Recorded data:
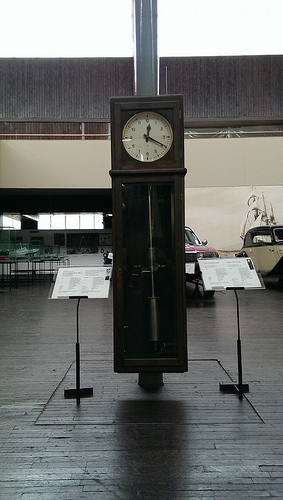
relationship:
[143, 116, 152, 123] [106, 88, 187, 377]
number on clock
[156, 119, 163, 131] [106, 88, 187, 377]
number on clock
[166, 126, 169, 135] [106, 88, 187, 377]
number on clock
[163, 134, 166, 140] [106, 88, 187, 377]
number on clock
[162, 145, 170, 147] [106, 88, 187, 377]
number on clock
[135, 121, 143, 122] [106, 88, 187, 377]
number on clock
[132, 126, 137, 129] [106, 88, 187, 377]
number on clock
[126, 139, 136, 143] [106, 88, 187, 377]
number on clock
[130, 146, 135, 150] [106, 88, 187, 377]
number on clock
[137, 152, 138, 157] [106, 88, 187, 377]
number on clock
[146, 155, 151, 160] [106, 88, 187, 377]
number on clock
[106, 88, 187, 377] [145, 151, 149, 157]
clock reads number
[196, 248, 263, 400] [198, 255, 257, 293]
stands holds paper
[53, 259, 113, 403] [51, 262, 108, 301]
stand holds paper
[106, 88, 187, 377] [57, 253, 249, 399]
clock between stands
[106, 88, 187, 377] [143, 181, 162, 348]
clock has chime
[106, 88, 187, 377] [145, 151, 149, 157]
clock has number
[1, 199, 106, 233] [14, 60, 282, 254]
windows in wall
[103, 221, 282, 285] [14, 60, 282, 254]
cars in background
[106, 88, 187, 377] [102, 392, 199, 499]
clock cast shadow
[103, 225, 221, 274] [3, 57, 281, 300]
car in background.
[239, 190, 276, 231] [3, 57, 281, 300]
ship in background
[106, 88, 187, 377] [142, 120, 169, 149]
clock reads 12:20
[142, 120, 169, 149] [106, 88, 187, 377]
12:20 on clock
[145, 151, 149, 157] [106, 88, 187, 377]
number on clock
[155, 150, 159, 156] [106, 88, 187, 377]
number on clock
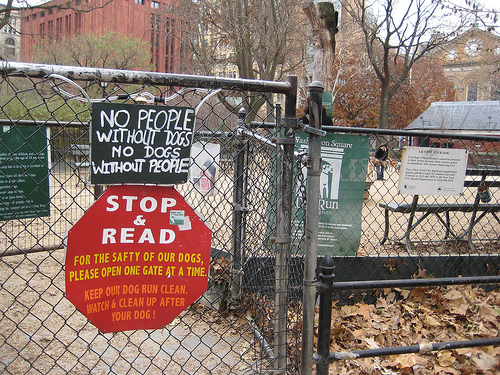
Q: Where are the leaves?
A: Beside the gate.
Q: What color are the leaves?
A: Brown.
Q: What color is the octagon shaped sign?
A: Red.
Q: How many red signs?
A: One.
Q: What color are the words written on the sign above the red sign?
A: White.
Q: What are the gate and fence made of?
A: Metal.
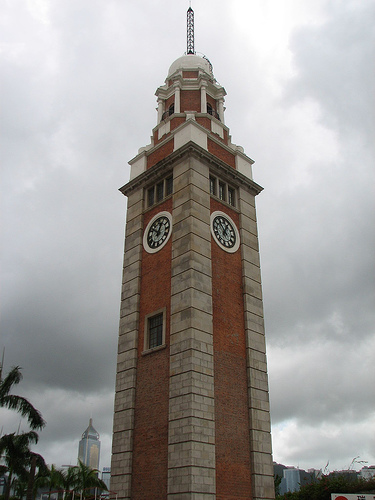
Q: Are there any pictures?
A: No, there are no pictures.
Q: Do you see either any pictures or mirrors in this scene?
A: No, there are no pictures or mirrors.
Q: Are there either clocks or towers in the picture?
A: Yes, there is a clock.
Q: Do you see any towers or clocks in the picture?
A: Yes, there is a clock.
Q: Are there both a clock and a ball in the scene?
A: No, there is a clock but no balls.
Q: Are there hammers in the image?
A: No, there are no hammers.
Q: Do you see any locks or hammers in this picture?
A: No, there are no hammers or locks.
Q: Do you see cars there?
A: No, there are no cars.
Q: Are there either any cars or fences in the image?
A: No, there are no cars or fences.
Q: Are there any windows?
A: Yes, there is a window.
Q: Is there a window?
A: Yes, there is a window.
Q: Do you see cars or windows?
A: Yes, there is a window.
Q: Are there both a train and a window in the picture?
A: No, there is a window but no trains.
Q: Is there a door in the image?
A: No, there are no doors.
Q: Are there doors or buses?
A: No, there are no doors or buses.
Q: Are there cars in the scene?
A: No, there are no cars.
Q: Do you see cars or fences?
A: No, there are no cars or fences.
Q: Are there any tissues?
A: No, there are no tissues.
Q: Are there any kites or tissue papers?
A: No, there are no tissue papers or kites.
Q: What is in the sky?
A: The clouds are in the sky.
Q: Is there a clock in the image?
A: Yes, there is a clock.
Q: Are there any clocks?
A: Yes, there is a clock.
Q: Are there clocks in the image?
A: Yes, there is a clock.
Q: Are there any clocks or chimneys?
A: Yes, there is a clock.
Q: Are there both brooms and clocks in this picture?
A: No, there is a clock but no brooms.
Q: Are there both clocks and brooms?
A: No, there is a clock but no brooms.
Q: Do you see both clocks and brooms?
A: No, there is a clock but no brooms.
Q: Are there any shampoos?
A: No, there are no shampoos.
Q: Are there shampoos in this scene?
A: No, there are no shampoos.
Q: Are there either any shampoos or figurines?
A: No, there are no shampoos or figurines.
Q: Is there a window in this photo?
A: Yes, there is a window.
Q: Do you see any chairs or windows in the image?
A: Yes, there is a window.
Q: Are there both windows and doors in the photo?
A: No, there is a window but no doors.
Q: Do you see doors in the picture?
A: No, there are no doors.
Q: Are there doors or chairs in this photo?
A: No, there are no doors or chairs.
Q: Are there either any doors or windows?
A: Yes, there is a window.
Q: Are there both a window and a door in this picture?
A: No, there is a window but no doors.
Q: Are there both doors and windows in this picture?
A: No, there is a window but no doors.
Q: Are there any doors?
A: No, there are no doors.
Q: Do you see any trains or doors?
A: No, there are no doors or trains.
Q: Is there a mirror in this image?
A: No, there are no mirrors.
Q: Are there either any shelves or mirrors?
A: No, there are no mirrors or shelves.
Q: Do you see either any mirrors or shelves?
A: No, there are no mirrors or shelves.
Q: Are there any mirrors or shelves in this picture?
A: No, there are no mirrors or shelves.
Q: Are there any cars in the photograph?
A: No, there are no cars.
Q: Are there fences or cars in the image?
A: No, there are no cars or fences.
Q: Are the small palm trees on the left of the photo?
A: Yes, the palms are on the left of the image.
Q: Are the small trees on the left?
A: Yes, the palms are on the left of the image.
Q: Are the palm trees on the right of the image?
A: No, the palm trees are on the left of the image.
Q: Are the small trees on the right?
A: No, the palm trees are on the left of the image.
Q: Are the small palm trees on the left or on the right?
A: The palms are on the left of the image.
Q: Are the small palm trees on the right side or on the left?
A: The palms are on the left of the image.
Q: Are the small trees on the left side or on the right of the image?
A: The palms are on the left of the image.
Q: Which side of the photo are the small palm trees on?
A: The palm trees are on the left of the image.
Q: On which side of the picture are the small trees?
A: The palm trees are on the left of the image.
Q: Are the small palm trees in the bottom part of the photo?
A: Yes, the palms are in the bottom of the image.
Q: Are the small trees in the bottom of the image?
A: Yes, the palms are in the bottom of the image.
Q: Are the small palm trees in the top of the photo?
A: No, the palm trees are in the bottom of the image.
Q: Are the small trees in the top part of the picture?
A: No, the palm trees are in the bottom of the image.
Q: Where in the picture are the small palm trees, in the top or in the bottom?
A: The palms are in the bottom of the image.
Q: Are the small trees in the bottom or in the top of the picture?
A: The palms are in the bottom of the image.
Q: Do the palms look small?
A: Yes, the palms are small.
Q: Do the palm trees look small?
A: Yes, the palm trees are small.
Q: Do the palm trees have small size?
A: Yes, the palm trees are small.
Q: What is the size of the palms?
A: The palms are small.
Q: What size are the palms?
A: The palms are small.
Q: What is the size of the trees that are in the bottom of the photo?
A: The palms are small.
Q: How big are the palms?
A: The palms are small.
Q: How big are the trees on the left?
A: The palms are small.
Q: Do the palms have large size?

Task goal: Format every line of the records above as a Markdown table with the columns No. and Entry, numbering the rows and skipping blank lines. Leave the pictures out of the table.

Response to the task:
| No. | Entry |
|---|---|
| 1 | relationship: |
| 2 | [143, 116, 152, 123] [106, 88, 187, 377] |
| 3 | number on clock |
| 4 | [156, 119, 163, 131] [106, 88, 187, 377] |
| 5 | number on clock |
| 6 | [166, 126, 169, 135] [106, 88, 187, 377] |
| 7 | number on clock |
| 8 | [163, 134, 166, 140] [106, 88, 187, 377] |
| 9 | number on clock |
| 10 | [162, 145, 170, 147] [106, 88, 187, 377] |
| 11 | number on clock |
| 12 | [135, 121, 143, 122] [106, 88, 187, 377] |
| 13 | number on clock |
| 14 | [132, 126, 137, 129] [106, 88, 187, 377] |
| 15 | number on clock |
| 16 | [126, 139, 136, 143] [106, 88, 187, 377] |
| 17 | number on clock |
| 18 | [130, 146, 135, 150] [106, 88, 187, 377] |
| 19 | number on clock |
| 20 | [137, 152, 138, 157] [106, 88, 187, 377] |
| 21 | number on clock |
| 22 | [146, 155, 151, 160] [106, 88, 187, 377] |
| 23 | number on clock |
| 24 | [106, 88, 187, 377] [145, 151, 149, 157] |
| 25 | clock reads number |
| 26 | [196, 248, 263, 400] [198, 255, 257, 293] |
| 27 | stands holds paper |
| 28 | [53, 259, 113, 403] [51, 262, 108, 301] |
| 29 | stand holds paper |
| 30 | [106, 88, 187, 377] [57, 253, 249, 399] |
| 31 | clock between stands |
| 32 | [106, 88, 187, 377] [143, 181, 162, 348] |
| 33 | clock has chime |
| 34 | [106, 88, 187, 377] [145, 151, 149, 157] |
| 35 | clock has number |
| 36 | [1, 199, 106, 233] [14, 60, 282, 254] |
| 37 | windows in wall |
| 38 | [103, 221, 282, 285] [14, 60, 282, 254] |
| 39 | cars in background |
| 40 | [106, 88, 187, 377] [102, 392, 199, 499] |
| 41 | clock cast shadow |
| 42 | [103, 225, 221, 274] [3, 57, 281, 300] |
| 43 | car in background. |
| 44 | [239, 190, 276, 231] [3, 57, 281, 300] |
| 45 | ship in background |
| 46 | [106, 88, 187, 377] [142, 120, 169, 149] |
| 47 | clock reads 12:20 |
| 48 | [142, 120, 169, 149] [106, 88, 187, 377] |
| 49 | 12:20 on clock |
| 50 | [145, 151, 149, 157] [106, 88, 187, 377] |
| 51 | number on clock |
| 52 | [155, 150, 159, 156] [106, 88, 187, 377] |
| 53 | number on clock |
| 54 | Q: Where are the leaves? |
| 55 | A: Beside the gate. |
| 56 | Q: What color are the leaves? |
| 57 | A: Brown. |
| 58 | Q: What color is the octagon shaped sign? |
| 59 | A: Red. |
| 60 | Q: How many red signs? |
| 61 | A: One. |
| 62 | Q: What color are the words written on the sign above the red sign? |
| 63 | A: White. |
| 64 | Q: What are the gate and fence made of? |
| 65 | A: Metal. |
| 66 | Q: Are there any pictures? |
| 67 | A: No, there are no pictures. |
| 68 | Q: Do you see either any pictures or mirrors in this scene? |
| 69 | A: No, there are no pictures or mirrors. |
| 70 | Q: Are there either clocks or towers in the picture? |
| 71 | A: Yes, there is a clock. |
| 72 | Q: Do you see any towers or clocks in the picture? |
| 73 | A: Yes, there is a clock. |
| 74 | Q: Are there both a clock and a ball in the scene? |
| 75 | A: No, there is a clock but no balls. |
| 76 | Q: Are there hammers in the image? |
| 77 | A: No, there are no hammers. |
| 78 | Q: Do you see any locks or hammers in this picture? |
| 79 | A: No, there are no hammers or locks. |
| 80 | Q: Do you see cars there? |
| 81 | A: No, there are no cars. |
| 82 | Q: Are there either any cars or fences in the image? |
| 83 | A: No, there are no cars or fences. |
| 84 | Q: Are there any windows? |
| 85 | A: Yes, there is a window. |
| 86 | Q: Is there a window? |
| 87 | A: Yes, there is a window. |
| 88 | Q: Do you see cars or windows? |
| 89 | A: Yes, there is a window. |
| 90 | Q: Are there both a train and a window in the picture? |
| 91 | A: No, there is a window but no trains. |
| 92 | Q: Is there a door in the image? |
| 93 | A: No, there are no doors. |
| 94 | Q: Are there doors or buses? |
| 95 | A: No, there are no doors or buses. |
| 96 | Q: Are there cars in the scene? |
| 97 | A: No, there are no cars. |
| 98 | Q: Do you see cars or fences? |
| 99 | A: No, there are no cars or fences. |
| 100 | Q: Are there any tissues? |
| 101 | A: No, there are no tissues. |
| 102 | Q: Are there any kites or tissue papers? |
| 103 | A: No, there are no tissue papers or kites. |
| 104 | Q: What is in the sky? |
| 105 | A: The clouds are in the sky. |
| 106 | Q: Is there a clock in the image? |
| 107 | A: Yes, there is a clock. |
| 108 | Q: Are there any clocks? |
| 109 | A: Yes, there is a clock. |
| 110 | Q: Are there clocks in the image? |
| 111 | A: Yes, there is a clock. |
| 112 | Q: Are there any clocks or chimneys? |
| 113 | A: Yes, there is a clock. |
| 114 | Q: Are there both brooms and clocks in this picture? |
| 115 | A: No, there is a clock but no brooms. |
| 116 | Q: Are there both clocks and brooms? |
| 117 | A: No, there is a clock but no brooms. |
| 118 | Q: Do you see both clocks and brooms? |
| 119 | A: No, there is a clock but no brooms. |
| 120 | Q: Are there any shampoos? |
| 121 | A: No, there are no shampoos. |
| 122 | Q: Are there shampoos in this scene? |
| 123 | A: No, there are no shampoos. |
| 124 | Q: Are there either any shampoos or figurines? |
| 125 | A: No, there are no shampoos or figurines. |
| 126 | Q: Is there a window in this photo? |
| 127 | A: Yes, there is a window. |
| 128 | Q: Do you see any chairs or windows in the image? |
| 129 | A: Yes, there is a window. |
| 130 | Q: Are there both windows and doors in the photo? |
| 131 | A: No, there is a window but no doors. |
| 132 | Q: Do you see doors in the picture? |
| 133 | A: No, there are no doors. |
| 134 | Q: Are there doors or chairs in this photo? |
| 135 | A: No, there are no doors or chairs. |
| 136 | Q: Are there either any doors or windows? |
| 137 | A: Yes, there is a window. |
| 138 | Q: Are there both a window and a door in this picture? |
| 139 | A: No, there is a window but no doors. |
| 140 | Q: Are there both doors and windows in this picture? |
| 141 | A: No, there is a window but no doors. |
| 142 | Q: Are there any doors? |
| 143 | A: No, there are no doors. |
| 144 | Q: Do you see any trains or doors? |
| 145 | A: No, there are no doors or trains. |
| 146 | Q: Is there a mirror in this image? |
| 147 | A: No, there are no mirrors. |
| 148 | Q: Are there either any shelves or mirrors? |
| 149 | A: No, there are no mirrors or shelves. |
| 150 | Q: Do you see either any mirrors or shelves? |
| 151 | A: No, there are no mirrors or shelves. |
| 152 | Q: Are there any mirrors or shelves in this picture? |
| 153 | A: No, there are no mirrors or shelves. |
| 154 | Q: Are there any cars in the photograph? |
| 155 | A: No, there are no cars. |
| 156 | Q: Are there fences or cars in the image? |
| 157 | A: No, there are no cars or fences. |
| 158 | Q: Are the small palm trees on the left of the photo? |
| 159 | A: Yes, the palms are on the left of the image. |
| 160 | Q: Are the small trees on the left? |
| 161 | A: Yes, the palms are on the left of the image. |
| 162 | Q: Are the palm trees on the right of the image? |
| 163 | A: No, the palm trees are on the left of the image. |
| 164 | Q: Are the small trees on the right? |
| 165 | A: No, the palm trees are on the left of the image. |
| 166 | Q: Are the small palm trees on the left or on the right? |
| 167 | A: The palms are on the left of the image. |
| 168 | Q: Are the small palm trees on the right side or on the left? |
| 169 | A: The palms are on the left of the image. |
| 170 | Q: Are the small trees on the left side or on the right of the image? |
| 171 | A: The palms are on the left of the image. |
| 172 | Q: Which side of the photo are the small palm trees on? |
| 173 | A: The palm trees are on the left of the image. |
| 174 | Q: On which side of the picture are the small trees? |
| 175 | A: The palm trees are on the left of the image. |
| 176 | Q: Are the small palm trees in the bottom part of the photo? |
| 177 | A: Yes, the palms are in the bottom of the image. |
| 178 | Q: Are the small trees in the bottom of the image? |
| 179 | A: Yes, the palms are in the bottom of the image. |
| 180 | Q: Are the small palm trees in the top of the photo? |
| 181 | A: No, the palm trees are in the bottom of the image. |
| 182 | Q: Are the small trees in the top part of the picture? |
| 183 | A: No, the palm trees are in the bottom of the image. |
| 184 | Q: Where in the picture are the small palm trees, in the top or in the bottom? |
| 185 | A: The palms are in the bottom of the image. |
| 186 | Q: Are the small trees in the bottom or in the top of the picture? |
| 187 | A: The palms are in the bottom of the image. |
| 188 | Q: Do the palms look small? |
| 189 | A: Yes, the palms are small. |
| 190 | Q: Do the palm trees look small? |
| 191 | A: Yes, the palm trees are small. |
| 192 | Q: Do the palm trees have small size? |
| 193 | A: Yes, the palm trees are small. |
| 194 | Q: What is the size of the palms? |
| 195 | A: The palms are small. |
| 196 | Q: What size are the palms? |
| 197 | A: The palms are small. |
| 198 | Q: What is the size of the trees that are in the bottom of the photo? |
| 199 | A: The palms are small. |
| 200 | Q: How big are the palms? |
| 201 | A: The palms are small. |
| 202 | Q: How big are the trees on the left? |
| 203 | A: The palms are small. |
| 204 | Q: Do the palms have large size? |